One idea that Dr. Lobell put forward was new to me, but apparently not to some farmers in the Southern United States: double cropping. With the right climate, fields can be planted with wheat in the fall to harvest in the spring, with just enough time left over to harvest soybeans in the fall. Under these conditions, flowering occurs outside the hottest months, and yield can be protected from the extreme heat to an extent. In fact, as the climate warms, Midwestern states will acquire longer growing seasons that make this option available to more farmers. Although this strategy does not necessarily out-produce the incredibly abundant maize crop, it is an example of alternatives immediately available to farmers even without significant improvements in crop germplasm.

Other strategies for helping crops cope with increasing temperatures will likely involve infrastructure, such as how to provide plants with enough water without losing as much to the soil and evaporation. Smarter irrigation systems may help in this goal.

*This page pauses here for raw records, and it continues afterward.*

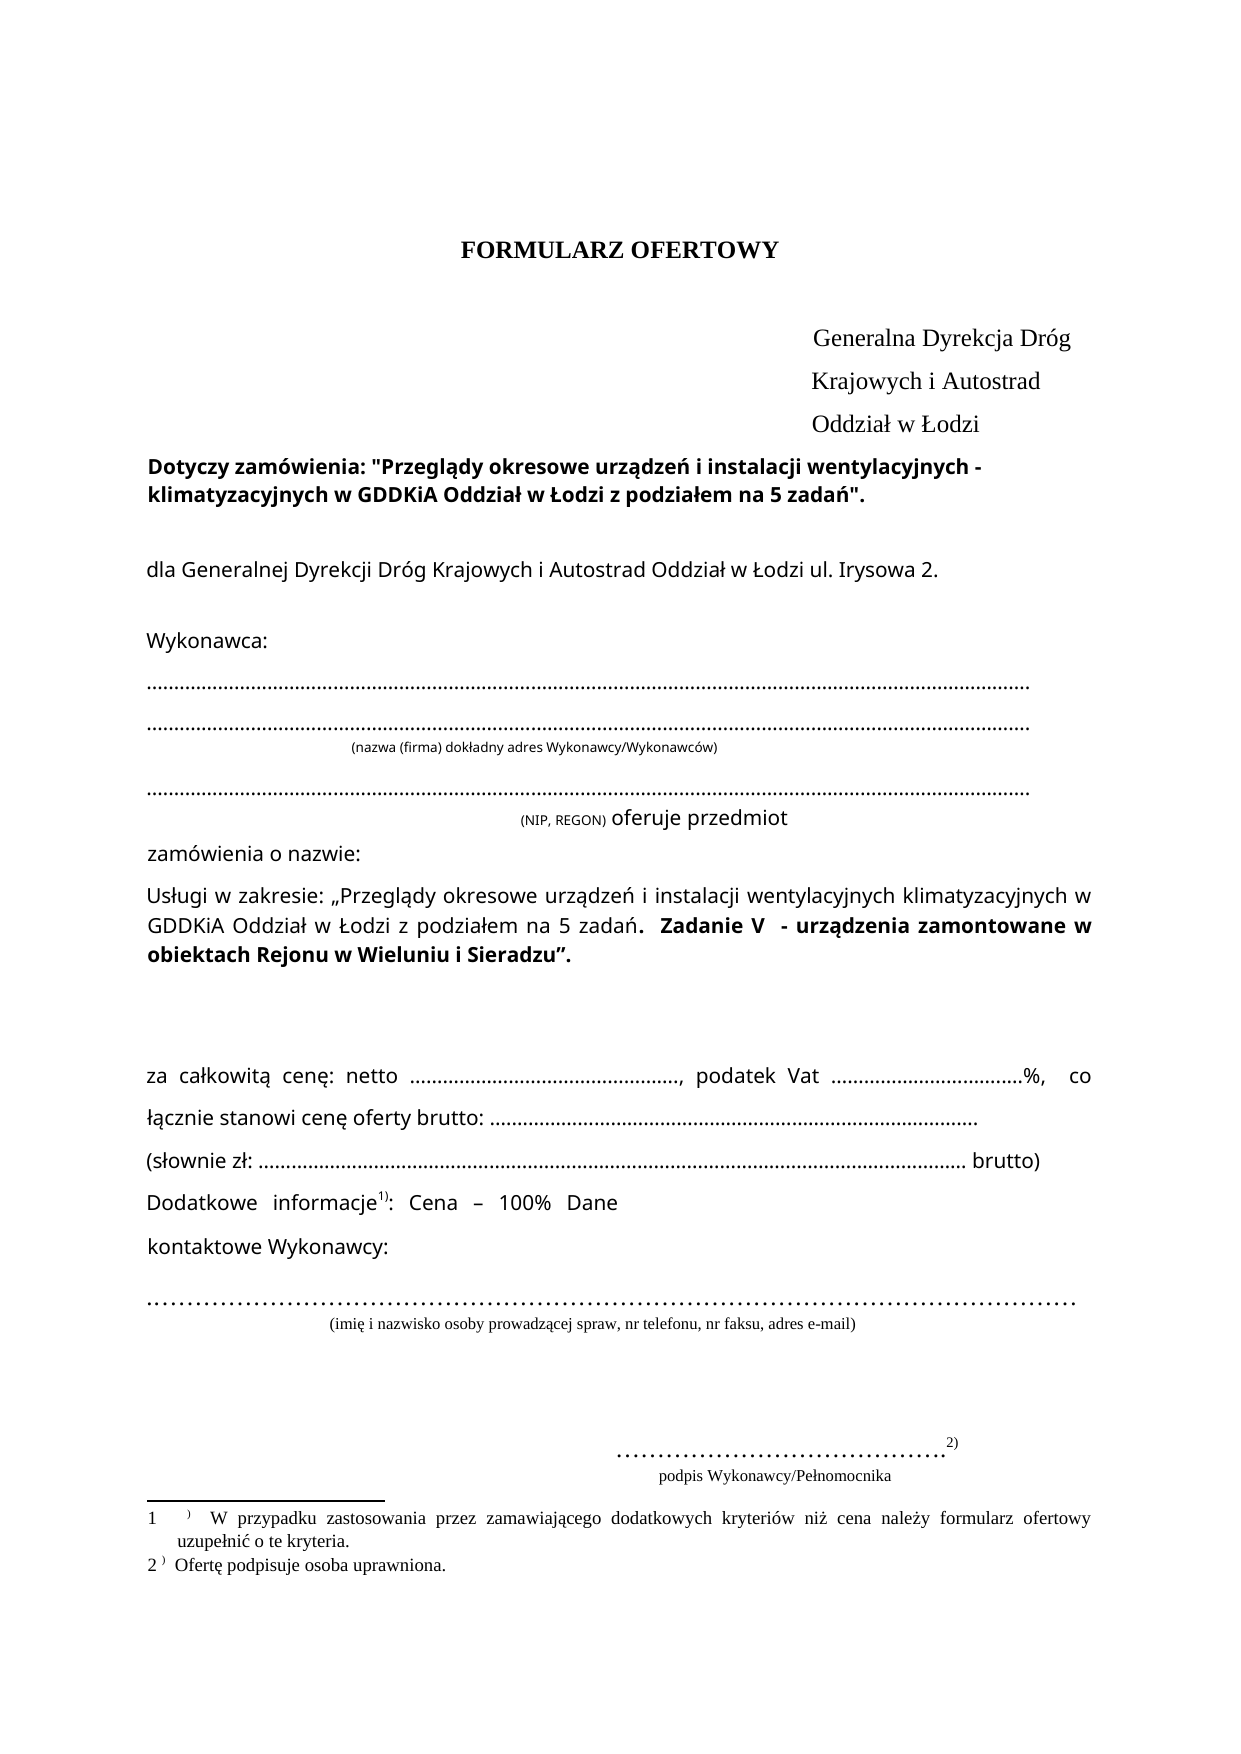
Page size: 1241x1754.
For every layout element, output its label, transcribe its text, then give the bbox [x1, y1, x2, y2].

text FORMULARZ OFERTOWY [147, 235, 1092, 264]
text (NIP, REGON) oferuje przedmiot zamówienia o nazwie: [146, 803, 788, 868]
text ………………………………….) [146, 1434, 1093, 1463]
text .………………………………………………………………………………………………… [146, 1282, 1093, 1311]
text podpis Wykonawcy/Pełnomocnika [146, 1466, 1093, 1485]
text Wykonawca: [146, 626, 1093, 655]
text (nazwa (firma) dokładny adres Wykonawcy/Wykonawców) [147, 738, 1093, 757]
text .……………………………………………………………………………………………………………………………………………. [146, 667, 1093, 696]
text .……………………………………………………………………………………………………………………………………………. [146, 708, 1093, 737]
text dla Generalnej Dyrekcji Dróg Krajowych i Autostrad Oddział w Łodzi ul. Irysowa 2. [146, 556, 1093, 584]
text (imię i nazwisko osoby prowadzącej spraw, nr telefonu, nr faksu, adres e-mail) [146, 1314, 1093, 1333]
text Dodatkowe informacje): Cena – 100% Dane kontaktowe Wykonawcy: [146, 1188, 618, 1261]
text (słownie zł: ………………………………………………………………………………………………………………… brutto) [146, 1146, 1093, 1175]
text Usługi w zakresie: „Przeglądy okresowe urządzeń i instalacji wentylacyjnych klimatyzacyjnych w GDDKiA Oddział w Łodzi z podziałem na 5 zadań. Zadanie V - urządzenia zamontowane w obiektach Rejonu w Wieluniu i Sieradzu”. [146, 881, 1093, 969]
text Oddział w Łodzi [147, 409, 979, 438]
text .……………………………………………………………………………………………………………………………………………. [146, 773, 1093, 802]
text Krajowych i Autostrad [147, 366, 1040, 395]
text Generalna Dyrekcja Dróg [147, 323, 1071, 352]
text za całkowitą cenę: netto …………………………………………., podatek Vat …………………………..…%, co łącznie stanowi cenę oferty brutto: .……………………………………………………………………………. [146, 1061, 1093, 1132]
text Dotyczy zamówienia: "Przeglądy okresowe urządzeń i instalacji wentylacyjnych - klimatyzacyjnych w GDDKiA Oddział w Łodzi z podziałem na 5 zadań". [147, 452, 1093, 509]
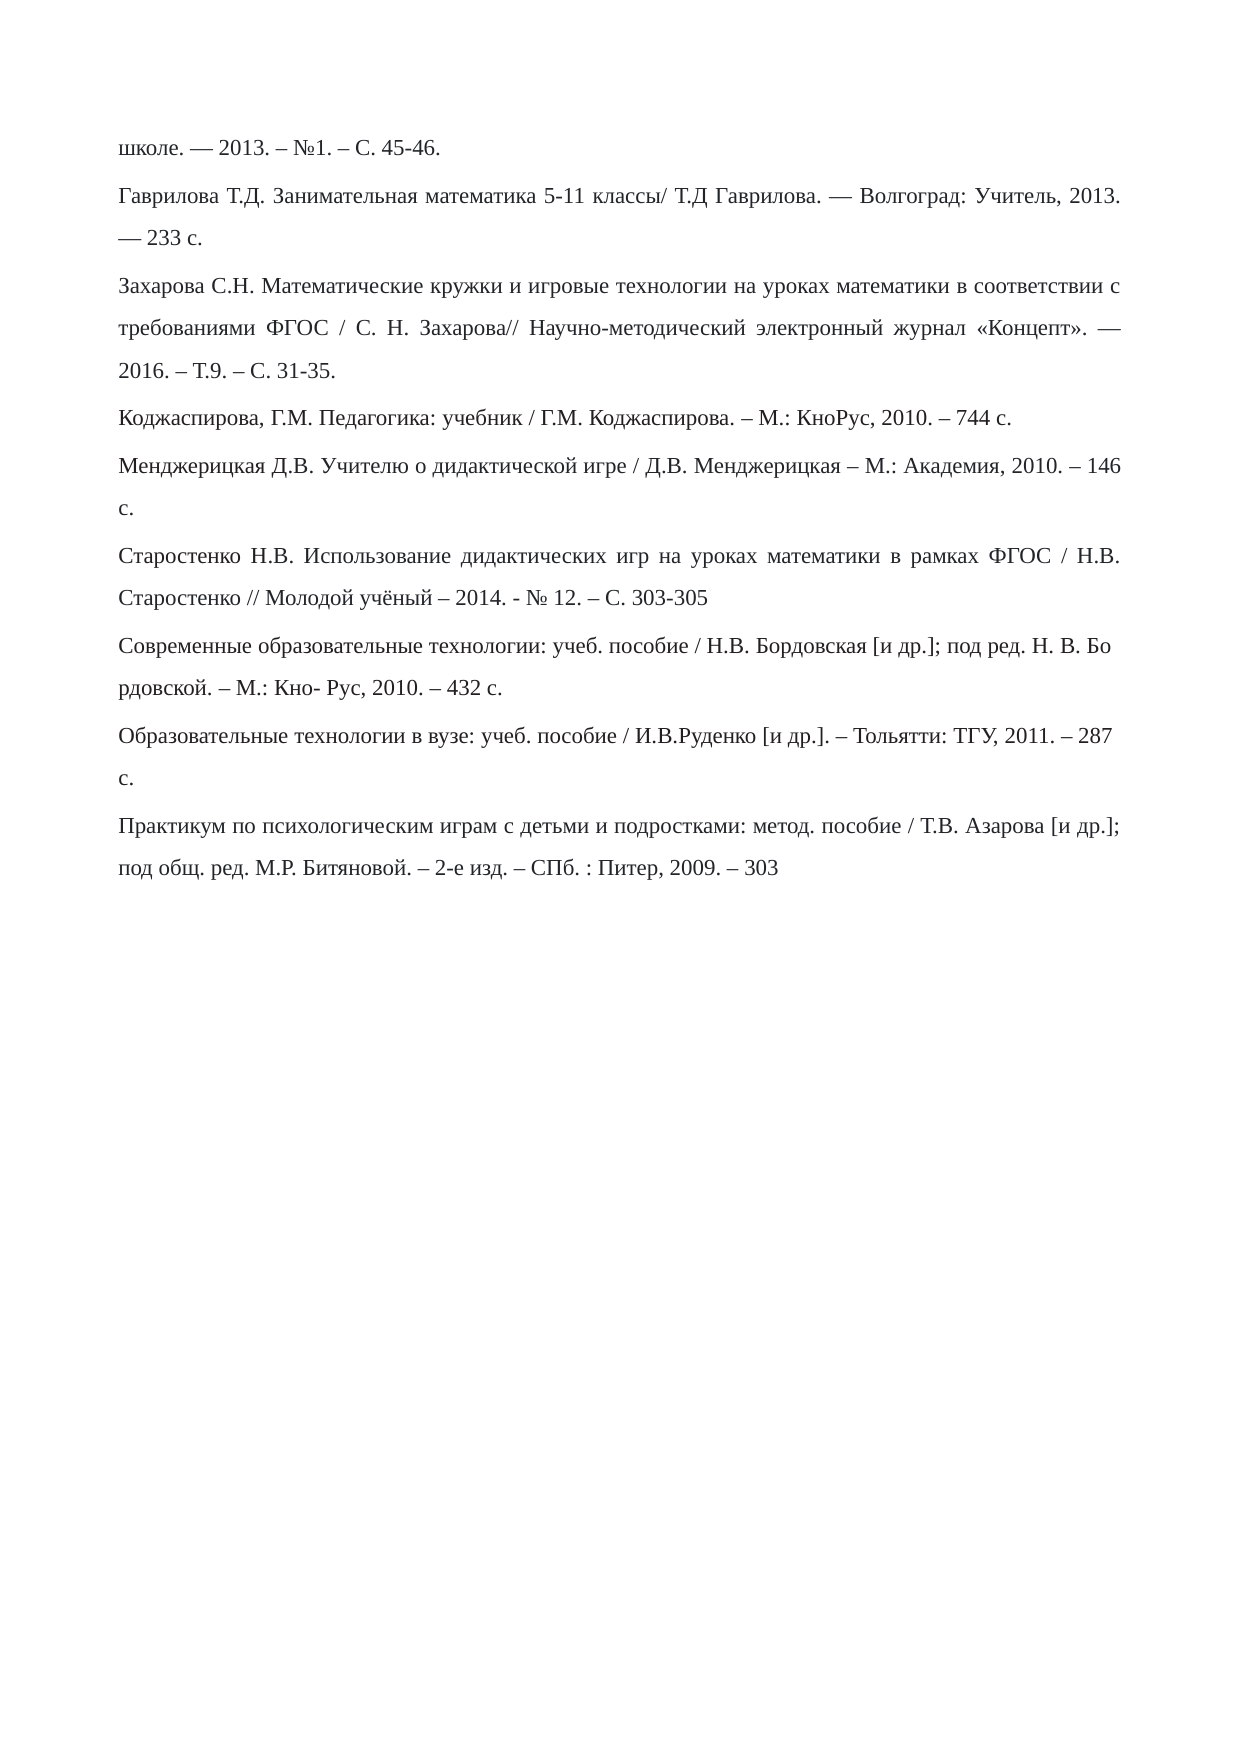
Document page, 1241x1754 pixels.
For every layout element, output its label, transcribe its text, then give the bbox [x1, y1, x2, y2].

text Захарова С.Н. Математические кружки и игровые технологии на уроках математики в соответствии с требованиями ФГОС / С. Н. Захарова// Научно-методический электронный журнал «Концепт». — 2016. – Т.9. – С. 31-35. [118, 256, 1122, 383]
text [118, 118, 1122, 161]
text Коджаспирова, Г.М. Педагогика: учебник / Г.М. Коджаспирова. – М.: КноРус, 2010. – 744 с. [118, 388, 1122, 431]
text Практикум по психологическим играм с детьми и подростками: метод. пособие / Т.В. Азарова [и др.]; под общ. ред. М.Р. Битяновой. – 2-е изд. – СПб. : Питер, 2009. – 303 [118, 796, 1122, 881]
text Современные образовательные технологии: учеб. пособие / Н.В. Бордовская [и др.]; под ред. Н. В. Бордовской. – М.: Кно- Рус, 2010. – 432 с. [118, 616, 1122, 701]
text Старостенко Н.В. Использование дидактических игр на уроках математики в рамках ФГОС / Н.В. Старостенко // Молодой учёный – 2014. - № 12. – С. 303-305 [118, 526, 1122, 611]
text Гаврилова Т.Д. Занимательная математика 5-11 классы/ Т.Д Гаврилова. — Волгоград: Учитель, 2013. — 233 с. [118, 166, 1122, 251]
text Образовательные технологии в вузе: учеб. пособие / И.В.Руденко [и др.]. – Тольятти: ТГУ, 2011. – 287 с. [118, 706, 1122, 791]
text Менджерицкая Д.В. Учителю о дидактической игре / Д.В. Менджерицкая – М.: Академия, 2010. – 146 с. [118, 436, 1122, 521]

The bottom line from Dr. Lobell’s talk is that adapting already-productive areas like the United States Midwest to climate change will require multiple strategies, because the effects of a warming world are multiple. This will require the sustained efforts of plant scientists, engineers, and innovative farmers. I, for one, am hopeful about the future of agriculture. Us humans seem to do a decent job of getting ourselves out of a mess, even if it is at the last moment. Let’s hope that’s the case here.